How do we actually build this function? Since characters are categorical features, the last N characters will be entered using one-hot encoding, and the coordinates will be a 3-vector.

I’ll build a model in Keras. For the characters, I’ll use an LSTM because they are magical for sequences, and it allows flexibility in how many characters to include. Then I’ll concatenate the output of the LSTM to the input coordinates, and run the result through a multilayer dense network. Finally, the output is passed through the soft-max function, yielding the next-character probabilities.

But what if that’s a bad model? As an alternate version, I’ll just concatenate the coordinates and one-hot vectors for the characters, making one long input vector. Then it’ll go through dense layers and output a soft-max.

Now we have all the parts! I’ll train it with a cross-entropy loss function, since we’re messing with probabilities, and now we have a function! Unfortunately, the result is just a vector of probabilities, so we need to pretty it up.

## Generating Names

How exactly do we use this to generate names? Well, we start with ‘%%%’, get the probabilities for the next character, and pick one based on those probabilities. If the new character is ‘Q’, then repeat with input ‘%%Q’, etc. This works well, but could be improved, so let’s add another factor to make weirder or more boring names. With probability vector p and temperature T, the new probability is

p_{fun} = \frac{\exp(\log(p)/T) }{\sum(\exp(\log(p)/T)) } .

This is called temperature sampling: a modification of the soft-max function. Zero temperature make the most probable result certain, and infinitely high temperatures make all results equally probable. When T=1, this is the initial probabilities.

The T=0 case is interesting to show spatial variation of the algorithm. The T=1 case should generate natural-ish names, and T=2 should be stupid.

Good! Names! But it’s boring to just look at names when this is describing a location-dependent system. So let’s make maps.

## Making Maps

How should we choose where to put cities, and how do we render the city locations, names, and land?

My first attempt was to use the most populous cities, but those are often clumped together in metropolitan areas, so the names overlapped a lot. I found a very useful library, adjustText, which optimizes the placement of labels in matplotlib. This made a huge difference, but still wasn’t a full solution.

To ease the labeling problem, I decided to find a set of cities that are as far as possible from each other. This is essentially a farthest-first traversal, and so was easy to implement.

Then to render the land, I’ll just draw the locations of all cities as light dots, and the labeled cities with larger, darker dots.

## Results

First, let’s try with just the UK and France. Oh look, silly names! The first of these maps shows the original city names, and the other shows the ML-generated names.

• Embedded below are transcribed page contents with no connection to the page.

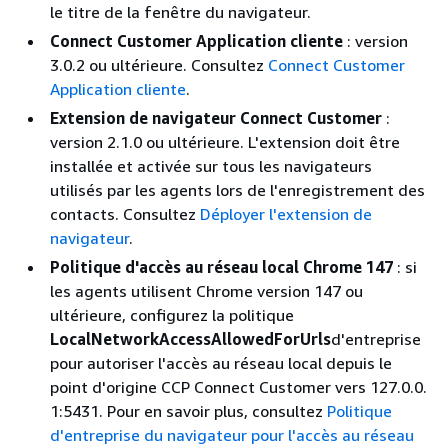
le titre de la fenêtre du navigateur.
Connect Customer Application cliente
: version
3.0.2 ou ultérieure. Consultez
Connect Customer
Application cliente
.
Extension de navigateur Connect Customer
:
version 2.1.0 ou ultérieure. L'extension doit être
installée et activée sur tous les navigateurs
utilisés par les agents lors de l'enregistrement des
contacts. Consultez
Déployer l'extension de
navigateur
.
Politique d'accès au réseau local Chrome 147
: si
les agents utilisent Chrome version 147 ou
ultérieure, configurez la politique
LocalNetworkAccessAllowedForUrls
d'entreprise
pour autoriser l'accès au réseau local depuis le
point d'origine CCP Connect Customer vers 127.0.0.
1:5431. Pour en savoir plus, consultez
Politique
d'entreprise du navigateur pour l'accès au réseau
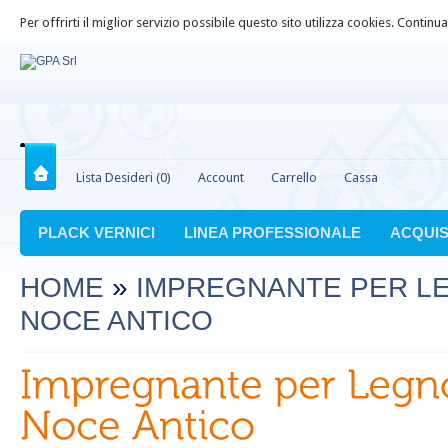
Per offrirti il miglior servizio possibile questo sito utilizza cookies. Contin
Lista Desideri (0)
Account
Carrello
Cassa
PLACK VERNICI
LINEA PROFESSIONALE
ACQUIS
HOME
»
IMPREGNANTE PER L
NOCE ANTICO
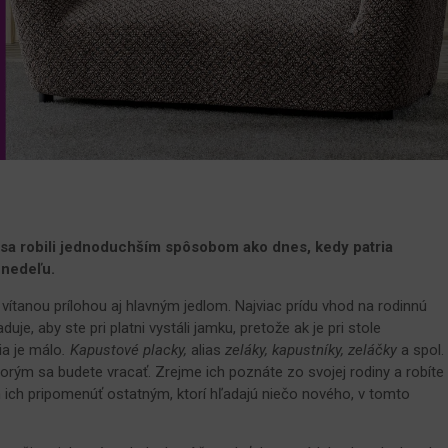
sa robili jednoduchším spôsobom ako dnes, kedy patria
 nedeľu.
ítanou prílohou aj hlavným jedlom. Najviac prídu vhod na rodinnú
je, aby ste pri platni vystáli jamku, pretože ak je pri stole
ia je málo
. Kapustové placky,
alias
zeláky, kapustníky, zeláčky
a spol.
orým sa budete vracať. Zrejme ich poznáte zo svojej rodiny a robíte
m ich pripomenúť ostatným, ktorí hľadajú niečo nového, v tomto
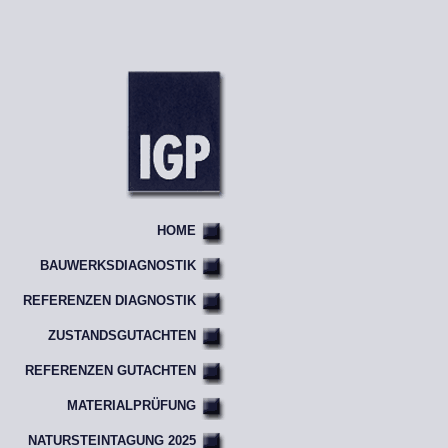
HOME
BAUWERKSDIAGNOSTIK
REFERENZEN DIAGNOSTIK
ZUSTANDSGUTACHTEN
REFERENZEN GUTACHTEN
MATERIALPRÜFUNG
NATURSTEINTAGUNG 2025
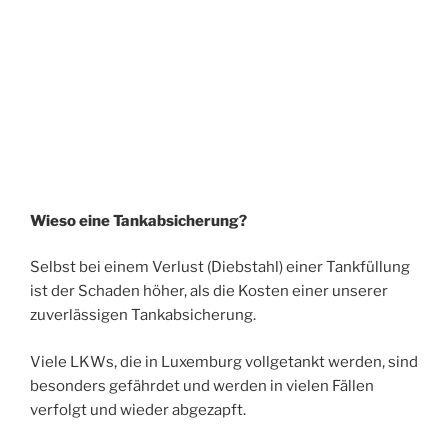
Wieso eine Tankabsicherung?
Selbst bei einem Verlust (Diebstahl) einer Tankfüllung
ist der Schaden höher, als die Kosten einer unserer
zuverlässigen Tankabsicherung.
Viele LKWs, die in Luxemburg vollgetankt werden, sind
besonders gefährdet und werden in vielen Fällen
verfolgt und wieder abgezapft.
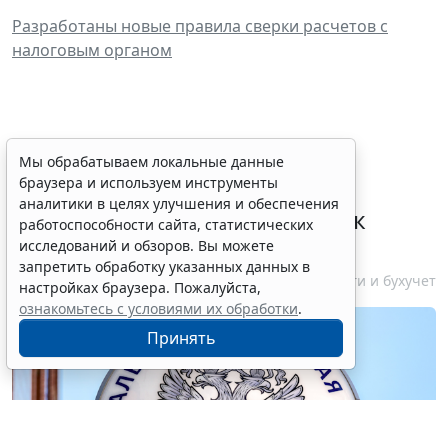
Разработаны новые правила сверки расчетов с
налоговым органом
ФНС России планирует
Мы обрабатываем локальные данные
браузера и используем инструменты
урегулировать
аналитики в целях улучшения и обеспечения
экстерриториальный порядок
работоспособности сайта, статистических
рассмотрения жалоб
исследований и обзоров. Вы можете
запретить обработку указанных данных в
6 августа 2026 15:15
Налоги и бухучет
настройках браузера. Пожалуйста,
ознакомьтесь с условиями их обработки
.
Принять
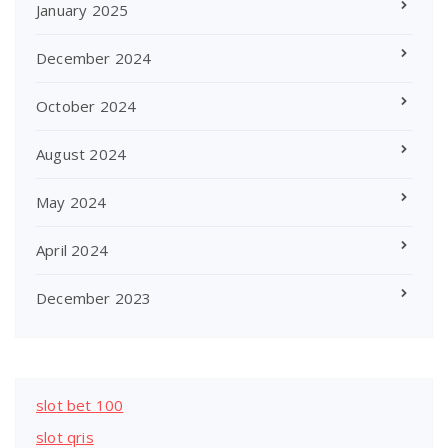
January 2025
December 2024
October 2024
August 2024
May 2024
April 2024
December 2023
slot bet 100
slot qris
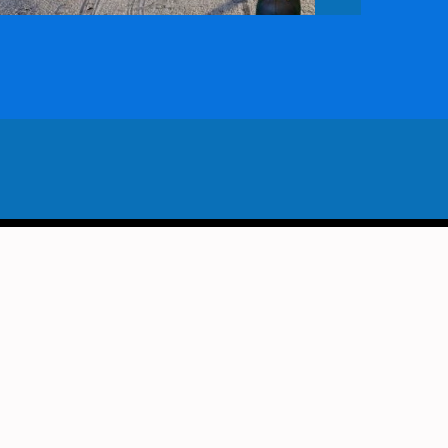
VORIG BERICHT
 MAT! ELINE ROEBERS WINT
ONGROEP HOOGEVEEN!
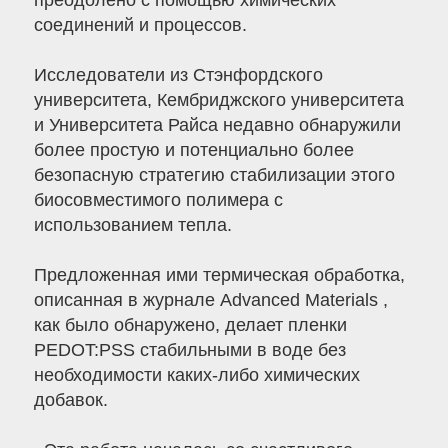
преодолено с помощью химических
соединений и процессов.
Исследователи из Стэнфордского
университета, Кембриджского университета
и Университета Райса недавно обнаружили
более простую и потенциально более
безопасную стратегию стабилизации этого
биосовместимого полимера с
использованием тепла.
Предложенная ими термическая обработка,
описанная в журнале Advanced Materials ,
как было обнаружено, делает пленки
PEDOT:PSS стабильными в воде без
необходимости каких-либо химических
добавок.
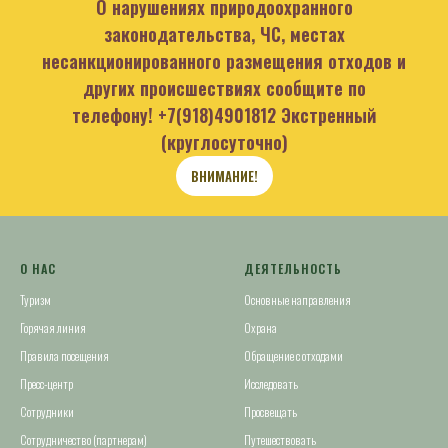
О нарушениях природоохранного
законодательства, ЧС, местах
несанкционированного размещения отходов и
других происшествиях сообщите по
телефону!
+7(918)4901812
Экстренный
(круглосуточно)
ВНИМАНИЕ!
О НАС
ДЕЯТЕЛЬНОСТЬ
Туризм
Основные направления
Горячая линия
Охрана
Правила посещения
Обращение с отходами
Пресс-центр
Исследовать
Сотрудники
Просвещать
Сотрудничество (партнерам)
Путешествовать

It’s really helpful that the original names are very silly.

I’ll try another run of these, and vary the temperature level. These are generated for T = 0, 0.5, 1.0, and 2.0.

T = 0.0. Shows regional variation. T = 0.5. These seem reasonable. T = 1.0. Getting too silly. T = 2.0. Gibberish.

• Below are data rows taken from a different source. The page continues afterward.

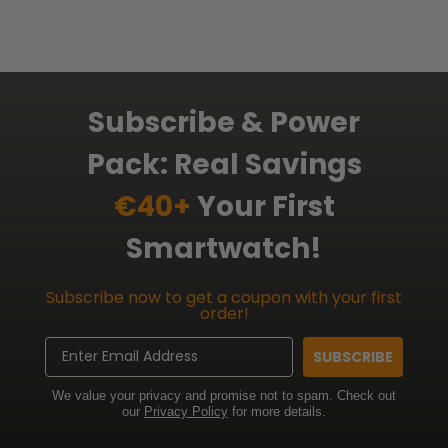
Subscribe & Power
Pack: Real Savings
€40+
Your First
Smartwatch!
Subscribe now to get a coupon with your first
order!
Email
SUBSCRIBE
We value your privacy and promise not to spam. Check out
our
Privacy Policy
for more details.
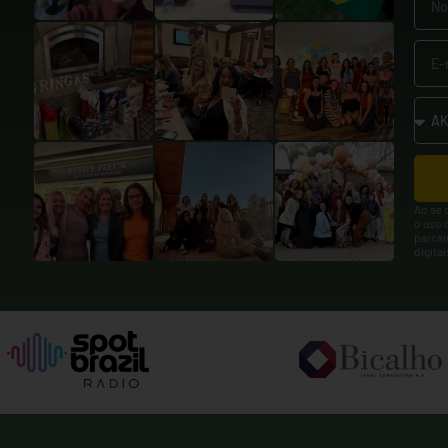
Ao se 
o uso 
parcei
digita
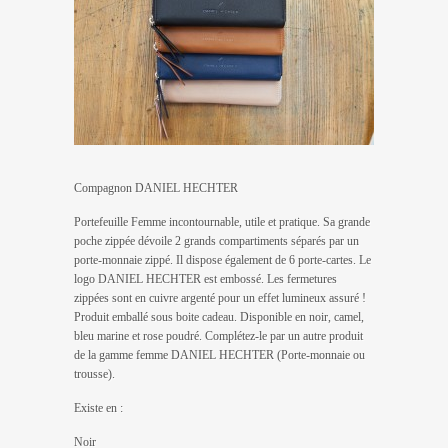
Compagnon DANIEL HECHTER
Portefeuille Femme incontournable, utile et pratique. Sa grande
poche zippée dévoile 2 grands compartiments séparés par un
porte-monnaie zippé. Il dispose également de 6 porte-cartes. Le
logo DANIEL HECHTER est embossé. Les fermetures
zippées sont en cuivre argenté pour un effet lumineux assuré !
Produit emballé sous boite cadeau. Disponible en noir, camel,
bleu marine et rose poudré. Complétez-le par un autre produit
de la gamme femme DANIEL HECHTER (Porte-monnaie ou
trousse).
Existe en :
Noir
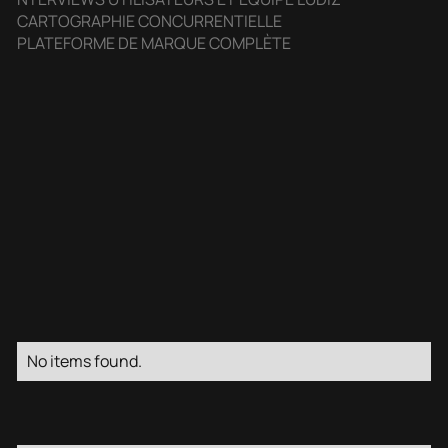
CARTOGRAPHIE CONCURRENTIELLE
PLATEFORME DE MARQUE COMPLÈTE
No items found.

As expected, the T=0 case shows that there are few linguistic regions. “Calle” in the south, blending up to “Challe” a little ways past the channel. Then various British “B”-names, ending in “Wille” way up at the top. They don’t look like good names, though. The T=0.5 setting works well, in contrast. Some get excessively French, however, like “Saint-Saint-Le.” Then with T=1.0 and 2.0, it’s just bad: too far from reality.

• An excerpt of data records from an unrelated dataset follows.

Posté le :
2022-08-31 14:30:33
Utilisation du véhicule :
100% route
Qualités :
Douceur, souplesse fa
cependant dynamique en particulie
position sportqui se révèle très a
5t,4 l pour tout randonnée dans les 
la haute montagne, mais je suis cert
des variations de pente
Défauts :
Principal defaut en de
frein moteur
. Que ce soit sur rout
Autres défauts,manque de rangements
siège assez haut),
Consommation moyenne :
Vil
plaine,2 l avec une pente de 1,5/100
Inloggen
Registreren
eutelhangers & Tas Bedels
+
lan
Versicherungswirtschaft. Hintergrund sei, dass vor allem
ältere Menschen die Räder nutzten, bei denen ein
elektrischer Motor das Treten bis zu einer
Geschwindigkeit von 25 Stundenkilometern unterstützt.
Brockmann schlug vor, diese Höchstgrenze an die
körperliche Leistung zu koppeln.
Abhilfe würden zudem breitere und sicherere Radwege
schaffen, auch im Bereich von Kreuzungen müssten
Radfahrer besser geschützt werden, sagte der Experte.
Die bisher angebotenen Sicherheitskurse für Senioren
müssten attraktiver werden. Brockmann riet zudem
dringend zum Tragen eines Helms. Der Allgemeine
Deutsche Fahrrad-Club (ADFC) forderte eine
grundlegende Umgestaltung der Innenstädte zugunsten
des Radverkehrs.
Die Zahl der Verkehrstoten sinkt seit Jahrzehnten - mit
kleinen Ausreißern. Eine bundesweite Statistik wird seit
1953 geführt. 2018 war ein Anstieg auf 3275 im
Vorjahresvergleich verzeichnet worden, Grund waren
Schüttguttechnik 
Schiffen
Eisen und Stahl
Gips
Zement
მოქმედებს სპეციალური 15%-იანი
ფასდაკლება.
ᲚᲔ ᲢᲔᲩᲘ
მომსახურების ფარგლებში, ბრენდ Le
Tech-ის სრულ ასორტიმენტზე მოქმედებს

How about Belgium? It should change from Dutch names in the north to French names in the south.

Fake names Real names

It mostly works. The names are generally shorter than the real ones, but that could be fixable by increasing the length of the input.

Overall, a success! This system learns to make coordinate-based guesses for city names. This is the magic of machine learning: turn anything into an input/output function, and adjust parameters until it kinda works!